Paul jerked his head around. “God damn it, Martin, get out of here.”

Martin turned, outraged, planning to walk out on them all. The children were in the doorway, looking in, wide-eyed and pale. He did not notice — though he would remember it later — that they shrank back from him. “It’s all right,” he said. “Your mother’s just…having a tantrum. Better go to bed.”
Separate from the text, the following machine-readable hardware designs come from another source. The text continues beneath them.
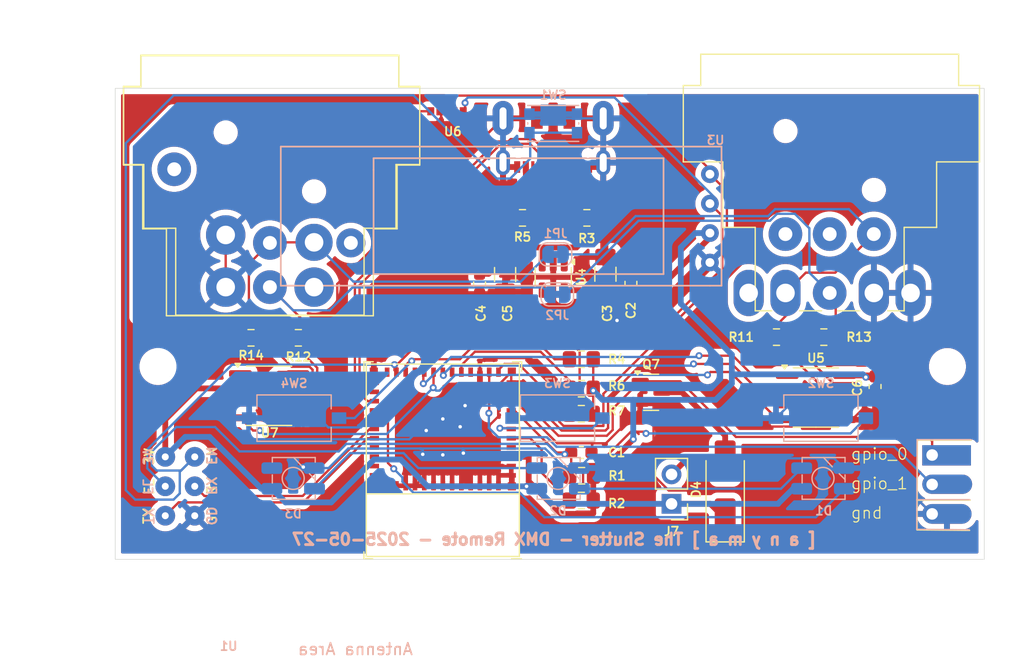
<source format=kicad_pcb>
(kicad_pcb
	(version 20241229)
	(generator "pcbnew")
	(generator_version "9.0")
	(general
		(thickness 1.6)
		(legacy_teardrops no)
	)
	(paper "A4")
	(layers
		(0 "F.Cu" signal)
		(2 "B.Cu" signal)
		(9 "F.Adhes" user "F.Adhesive")
		(11 "B.Adhes" user "B.Adhesive")
		(13 "F.Paste" user)
		(15 "B.Paste" user)
		(5 "F.SilkS" user "F.Silkscreen")
		(7 "B.SilkS" user "B.Silkscreen")
		(1 "F.Mask" user)
		(3 "B.Mask" user)
		(17 "Dwgs.User" user "User.Drawings")
		(19 "Cmts.User" user "User.Comments")
		(21 "Eco1.User" user "User.Eco1")
		(23 "Eco2.User" user "User.Eco2")
		(25 "Edge.Cuts" user)
		(27 "Margin" user)
		(31 "F.CrtYd" user "F.Courtyard")
		(29 "B.CrtYd" user "B.Courtyard")
		(35 "F.Fab" user)
		(33 "B.Fab" user)
		(39 "User.1" user)
		(41 "User.2" user)
		(43 "User.3" user)
		(45 "User.4" user)
		(47 "User.5" user)
		(49 "User.6" user)
		(51 "User.7" user)
		(53 "User.8" user)
		(55 "User.9" user)
	)
	(setup
		(pad_to_mask_clearance 0)
		(allow_soldermask_bridges_in_footprints no)
		(tenting front back)
		(grid_origin 105.25 86.924)
		(pcbplotparams
			(layerselection 0x00000000_00000000_55555555_5755f5ff)
			(plot_on_all_layers_selection 0x00000000_00000000_00000000_00000000)
			(disableapertmacros no)
			(usegerberextensions no)
			(usegerberattributes yes)
			(usegerberadvancedattributes yes)
			(creategerberjobfile yes)
			(dashed_line_dash_ratio 12.000000)
			(dashed_line_gap_ratio 3.000000)
			(svgprecision 4)
			(plotframeref no)
			(mode 1)
			(useauxorigin no)
			(hpglpennumber 1)
			(hpglpenspeed 20)
			(hpglpendiameter 15.000000)
			(pdf_front_fp_property_popups yes)
			(pdf_back_fp_property_popups yes)
			(pdf_metadata yes)
			(pdf_single_document no)
			(dxfpolygonmode yes)
			(dxfimperialunits yes)
			(dxfusepcbnewfont yes)
			(psnegative no)
			(psa4output no)
			(plot_black_and_white yes)
			(sketchpadsonfab no)
			(plotpadnumbers no)
			(hidednponfab no)
			(sketchdnponfab yes)
			(crossoutdnponfab yes)
			(subtractmaskfromsilk no)
			(outputformat 1)
			(mirror no)
			(drillshape 0)
			(scaleselection 1)
			(outputdirectory "/Users/me/Documents/development/__pcbs/__next/jlcpcb/")
		)
	)
	(net 0 "")
	(net 1 "GND")
	(net 2 "/en")
	(net 3 "Net-(D1-DOUT)")
	(net 4 "+3V3")
	(net 5 "+5V")
	(net 6 "Net-(D4-A)")
	(net 7 "/rx")
	(net 8 "/tx")
	(net 9 "/flash")
	(net 10 "/usb+")
	(net 11 "/usb-")
	(net 12 "unconnected-(J3-SBU1-PadA8)")
	(net 13 "Net-(J3-CC1)")
	(net 14 "Net-(J3-CC2)")
	(net 15 "unconnected-(J3-SBU2-PadB8)")
	(net 16 "/strap2")
	(net 17 "/strap1")
	(net 18 "Net-(JP1-B)")
	(net 19 "unconnected-(U1-NC-Pad15)")
	(net 20 "/pix")
	(net 21 "unconnected-(U1-NC-Pad4)")
	(net 22 "unconnected-(U1-NC-Pad9)")
	(net 23 "unconnected-(U1-NC-Pad24)")
	(net 24 "unconnected-(U1-NC-Pad25)")
	(net 25 "unconnected-(U1-NC-Pad33)")
	(net 26 "unconnected-(U1-NC-Pad34)")
	(net 27 "unconnected-(U1-NC-Pad29)")
	(net 28 "unconnected-(U1-NC-Pad32)")
	(net 29 "unconnected-(U1-NC-Pad17)")
	(net 30 "unconnected-(U1-NC-Pad28)")
	(net 31 "Net-(D2-DOUT)")
	(net 32 "unconnected-(U1-NC-Pad10)")
	(net 33 "unconnected-(U1-NC-Pad35)")
	(net 34 "unconnected-(U1-NC-Pad7)")
	(net 35 "unconnected-(D3-DOUT-Pad1)")
	(net 36 "Net-(JP2-B)")
	(net 37 "/DMX_RX")
	(net 38 "/gpio_1")
	(net 39 "/gpio_0")
	(net 40 "/sda")
	(net 41 "Net-(U1-GPIO3{slash}ADC1_CH3)")
	(net 42 "Net-(JP1-A)")
	(net 43 "Net-(JP2-A)")
	(net 44 "Net-(U5-B)")
	(net 45 "Net-(U7-A)")
	(net 46 "Net-(U5-A)")
	(net 47 "Net-(U7-B)")
	(net 48 "/DMX_DIR")
	(net 49 "/DMX_TX")
	(net 50 "unconnected-(U4-NC-Pad4)")
	(net 51 "unconnected-(U7-RO-Pad1)")
	(footprint "Connector_PinHeader_2.54mm:PinHeader_1x02_P2.54mm_Vertical" (layer "F.Cu") (at 185.6 94.199 180))
	(footprint "PCM_Espressif:ESP32-C3-MINI-1" (layer "F.Cu") (at 165.88 90.439 180))
	(footprint "synkie_footprints:R_0805_2012Metric_Pad1.15x1.40mm_HandSolder" (layer "F.Cu") (at 149.343 79.874))
	(footprint "synkie_footprints:C_1206_3216Metric_Pad1.42x1.75mm_HandSolder" (layer "F.Cu") (at 171.25 74.4115 -90))
	(footprint "Package_TO_SOT_SMD:SOT-23-5" (layer "F.Cu") (at 175.4 74.624 -90))
	(footprint "synkie_footprints:R_0805_2012Metric_Pad1.15x1.40mm_HandSolder" (layer "F.Cu") (at 153.425 79.874 180))
	(footprint "synkie_footprints:R_0805_2012Metric_Pad1.15x1.40mm_HandSolder" (layer "F.Cu") (at 172.75 69.524 180))
	(footprint "MountingHole:MountingHole_2.7mm_M2.5_DIN965" (layer "F.Cu") (at 141.318 82.352))
	(footprint "synkie_footprints:R_0805_2012Metric_Pad1.15x1.40mm_HandSolder" (layer "F.Cu") (at 177.85 91.774 180))
	(footprint "Package_TO_SOT_SMD:SOT-23" (layer "F.Cu") (at 183.8375 84.574))
	(footprint "synkie_footprints:R_0805_2012Metric_Pad1.15x1.40mm_HandSolder" (layer "F.Cu") (at 177.825 93.914 180))
	(footprint "Package_SO:SOIC-8_3.9x4.9mm_P1.27mm" (layer "F.Cu") (at 198.05 85.024))
	(footprint "synkie_footprints:R_0805_2012Metric_Pad1.15x1.40mm_HandSolder" (layer "F.Cu") (at 194.649 79.812))
	(footprint "Anyma06:ESP-POGO-PROG-THT" (layer "F.Cu") (at 143.15 92.644))
	(footprint "synkie_footprints:R_0805_2012Metric_Pad1.15x1.40mm_HandSolder" (layer "F.Cu") (at 177.825 84.262 180))
	(footprint "synkie_footprints:C_0603_1608Metric_Pad1.05x0.95mm_HandSolder" (layer "F.Cu") (at 203.15 84.074 -90))
	(footprint "synkie_footprints:C_0603_1608Metric_Pad1.05x0.95mm_HandSolder" (layer "F.Cu") (at 182.1 75.174 90))
	(footprint "synkie_footprints:JAE_USB-C_SJ122205" (layer "F.Cu") (at 175.3901 64.034 180))
	(footprint "Diode_SMD:D_SMA_Handsoldering" (layer "F.Cu") (at 190.225 92.974 90))
	(footprint "MountingHole:MountingHole_2.7mm_M2.5_DIN965" (layer "F.Cu") (at 209.39 82.352))
	(footprint "synkie_footprints:C_0603_1608Metric_Pad1.05x0.95mm_HandSolder" (layer "F.Cu") (at 177.825 89.774))
	(footprint "synkie_footprints:R_0805_2012Metric_Pad1.15x1.40mm_HandSolder" (layer "F.Cu") (at 177.825 86.424 180))
	(footprint "synkie_footprints:R_0805_2012Metric_Pad1.15x1.40mm_HandSolder" (layer "F.Cu") (at 178.3 69.524))
	(footprint "Package_SO:SOIC-8_3.9x4.9mm_P1.27mm" (layer "F.Cu") (at 150.9 84.874))
	(footprint "synkie_footprints:R_0805_2012Metric_Pad1.15x1.40mm_HandSolder" (layer "F.Cu") (at 177.825 81.722 180))
	(footprint "synkie_footprints:R_0805_2012Metric_Pad1.15x1.40mm_HandSolder" (layer "F.Cu") (at 198.731 79.812 180))
	(footprint "synkie_footprints:C_0603_1608Metric_Pad1.05x0.95mm_HandSolder" (layer "F.Cu") (at 169.05 75.224 -90))
	(footprint "anyma_footprints:Jack_XLR_Neutrix__3+5Pin_Male" (layer "F.Cu") (at 199.0522 63.4036 180))
	(footprint "anyma_footprints:VEML3328SL" (layer "F.Cu") (at 166.24 60.324))
	(footprint "synkie_footprints:C_1206_3216Metric_Pad1.42x1.75mm_HandSolder" (layer "F.Cu") (at 179.9 74.3865 90))
	(footprint "anyma_footprints:Jack_XLR_Neutrik_3+5Pin_Female" (layer "F.Cu") (at 147.16 70.999 90))
	(footprint "Button_Switch_SMD:SW_Tactile_SPST_NO_Straight_CK_PTS636Sx25SMTRLFS" (layer "B.Cu") (at 175.768 86.802 180))
	(footprint "Jumper:SolderJumper-2_P1.3mm_Bridged_RoundedPad1.0x1.5mm" (layer "B.Cu") (at 175.6 72.674 180))
	(footprint "Jumper:SolderJumper-2_P1.3mm_Bridged_RoundedPad1.0x1.5mm" (layer "B.Cu") (at 175.75 76.124 180))
	(footprint "anyma_footprints:ComboPinhead_03" (layer "B.Cu") (at 208.0695 89.987 180))
	(footprint "Anyma06:SK6812-MINI-HS" (layer "B.Cu") (at 152.98 92.004))
	(footprint "Button_Switch_SMD:SW_Push_1P1T_NO_CK_KMR2"
		(layer "B.Cu")
		(uuid "a728fe1c-db3c-481b-b60e-4287e8a96014")
		(at 175.4 61.374 180)
		(descr "CK components KMR2 tactile switch http://www.ckswitches.com/media/1479/kmr2.pdf")
		(tags "tactile switch kmr2")
		(property "Reference" "SW1"
			(at 0 2.45 0)
			(layer "B.SilkS")
			(uuid "71d8fc35-3e24-4e32-a2a3-1778d45609da")
			(effects
				(font
					(size 0.75 0.75)
					(thickness 0.15)
				)
				(justify mirror)
			)
		)
		(property "Value" "Reset"
			(at 0 -2.55 0)
			(layer "B.Fab")
			(uuid "1b172cd1-1d7c-4cd2-a893-360038f903f1")
			(effects
				(font
					(size 1 1)
					(thickness 0.15)
				)
				(justify mirror)
			)
		)
		(property "Datasheet" ""
			(at 0 0 0)
			(unlocked yes)
			(layer "B.Fab")
			(hide yes)
			(uuid "b9e2cb0d-65fb-41a8-9ee0-0be0516d429e")
			(effects
				(font
					(size 1.27 1.27)
					(thickness 0.15)
				)
				(justify mirror)
			)
		)
		(property "Description" ""
			(at 0 0 0)
			(unlocked yes)
			(layer "B.Fab")
			(hide yes)
			(uuid "f597f1b9-a591-4604-b900-ab8570750bef")
			(effects
				(font
					(size 1.27 1.27)
					(thickness 0.15)
				)
				(justify mirror)
			)
		)
		(path "/51d8464b-c5e2-49b3-986d-810fe7ead131")
		(sheetname "/")
		(sheetfile "remote-dmx-interface.kicad_sch")
		(attr smd)
		(fp_line
			(start 2.2 0.05)
			(end 2.2 -0.05)
			(stroke
				(width 0.12)
				(type solid)
			)
			(layer "B.SilkS")
			(uuid "473e3b1f-d529-4354-b200-07a4e659b859")
		)
		(fp_line
			(start 2.2 -1.55)
			(end -2.2 -1.55)
			(stroke
				(width 0.12)
				(type solid)
			)
			(layer "B.SilkS")
			(uuid "227d0042-7755-47b6-a180-6cf196af4812")
		)
		(fp_line
			(start -2.2 1.55)
			(end 2.2 1.55)
			(stroke
				(width 0.12)
				(type solid)
			)
			(layer "B.SilkS")
			(uuid "f5a0fb54-9dee-408e-b6ec-4f3411eced0a")
		)
		(fp_line
			(start -2.2 0.05)
			(end -2.2 -0.05)
			(stroke
				(width 0.12)
				(type solid)
			)
			(layer "B.SilkS")
			(uuid "ffdf2a82-0635-4bdd-b56a-10a5bf20e84b")
		)
		(fp_line
			(start 2.8 1.8)
			(end -2.8 1.8)
			(stroke
				(width 0.05)
				(type solid)
			)
			(layer "B.CrtYd")
			(uuid "f231fe87-26a4-49ba-9d76-f4362f393c2c")
		)
		(fp_line
			(start 2.8 -1.8)
			(end 2.8 1.8)
			(stroke
				(width 0.05)
				(type solid)
			)
			(layer "B.CrtYd")
			(uuid "6fed4216-647d-448c-9
... [372175 chars truncated]
</source>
They turned, moved away, and their helplessness stoked his fury higher. Evan — Christ! — was almost fourteen. What was going to become of them in this crazyhouse? “Good night,” Martin said, and this time there was no trace of anger in his voice, only sorrow, equally poisonous despair — he heard it himself. “It’s all right,” he said — as he was always saying, to Evan’s black-and-tan just after the car hit him, breaking his jaw, to his own big black horse when he shied from a deer that went bounding suddenly across the trail, to Joan when she lay in bed crying, saying, “Martin, what are we going to do ?” He touched the two children’s shoulders gently, absently, with hands like clumsy wood. “Go to bed. It’s all right.” And as they went silently up the stairs, he turned toward the new room looking out at the pool, went down the step and over to his drink on the white formica table. It was almost empty. He drained it and carried the glass to the bar to make another. His heart was beating fast and his face felt hot. Who it was he was angry at he could easily have said if he’d stopped to think, but he couldn’t, that moment, stop to think. He would remember later, thinking back to that moment, that he’d done the same in London once. He and Evan were crossing a wide, busy street — Evan smiling and eager, looking up at the gables of the Parliament building — and leading him through traffic, not holding his hand, Martin had called back confusing signals, so that Evan had run when Martin meant for him to wait, and a car had almost struck him. The driver hit his brakes — a cripple in one of those state-provided three-wheel cars — and Martin had turned and had raged at the man, though the driver had done nothing, nothing whatever except stop with great skill in an emergency. But it was only after the poor man had driven off that Martin had understood that he, he alone, not the driver, not Evan, was in the wrong. So now. But his fingers shook and his heart beat violently, and when, after a moment, he heard Paul and Joan coming into the room behind him, he did not turn.